Para todos. A revolução do Arduino vai além do hardware. Seu software transforma uma linguagem relativamente fácil para humanos (um C simplificado) em outra língua, mais difícil para homens, mas mais fácil para o hardware entender. Isso simplifica a criação de comandos para a placa, que vai conversar com o ambiente via sensores (de presença e temperatura) e pode ser conectada a outros objetos (até a um celular Android).

Por ser open source, há uma grande biblioteca de comandos. Quem cria um robô, objeto de arte, impressora 3D ou qualquer outro objeto físico para Arduino contribui com funções para a biblioteca. É conhecimento sobre conhecimento, o mesmo princípio do software livre.

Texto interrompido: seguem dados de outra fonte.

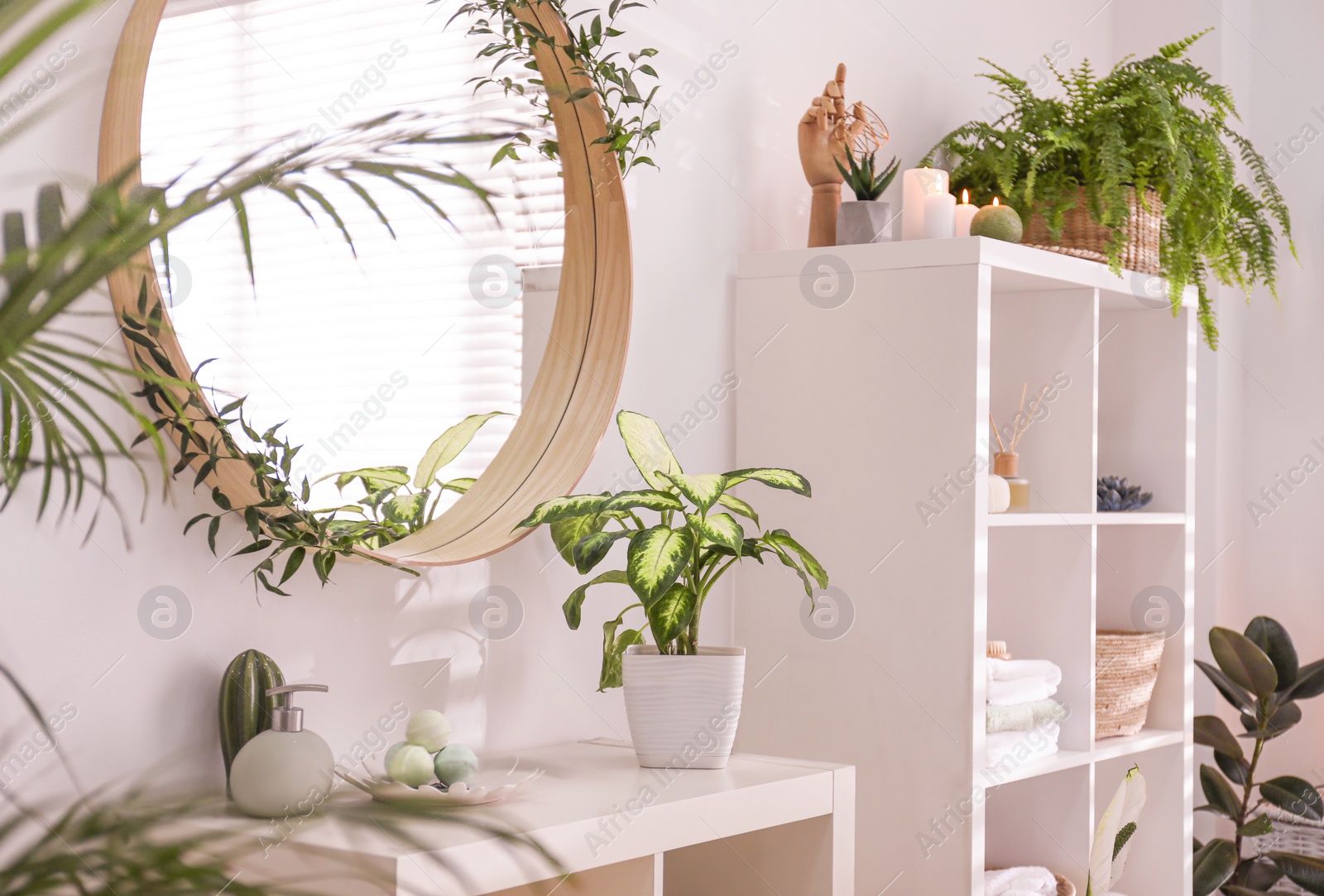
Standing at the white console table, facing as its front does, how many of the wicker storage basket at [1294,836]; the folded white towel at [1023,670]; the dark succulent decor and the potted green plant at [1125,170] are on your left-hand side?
4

Quando ouviu falar da plataforma, o programador Zach “Hoeken” Smith pensou de cara em uma máquina que fabricasse objetos. Ele não entendia muito de eletrônica, mas deu certo. E hoje sua empresa, a Makerbot, vende impressoras 3D a um preço acessível (cerca de US$ 1 mil). É a única do tipo. A Makerbot pega um projeto de objeto em 3D e, com múltiplos Arduinos, funciona como um robô recriando o projeto em plástico. Se o projeto do objeto for open source, então os objetos também serão abertos. “O que nós tentamos fazer é tornar tudo open source”, diz Smith.

Como o Arduino é a primeira plataforma a adotar o conceito de hardware aberto, os padrões ainda são nebulosos. “A questão de open hardware ainda é complicada, não existe ainda uma licença”, diz Massimo Banzi. Mas, se o ritmo de desenvolvimento continuar o mesmo – hoje há 120 mil usuários do Arduino, contando só a placa oficial – a expectativa de seus criadores é que, em dez anos, apareça o primeiro computador Arduino. “Por que não?”, brinca David Cuartielles, cocriador da plataforma.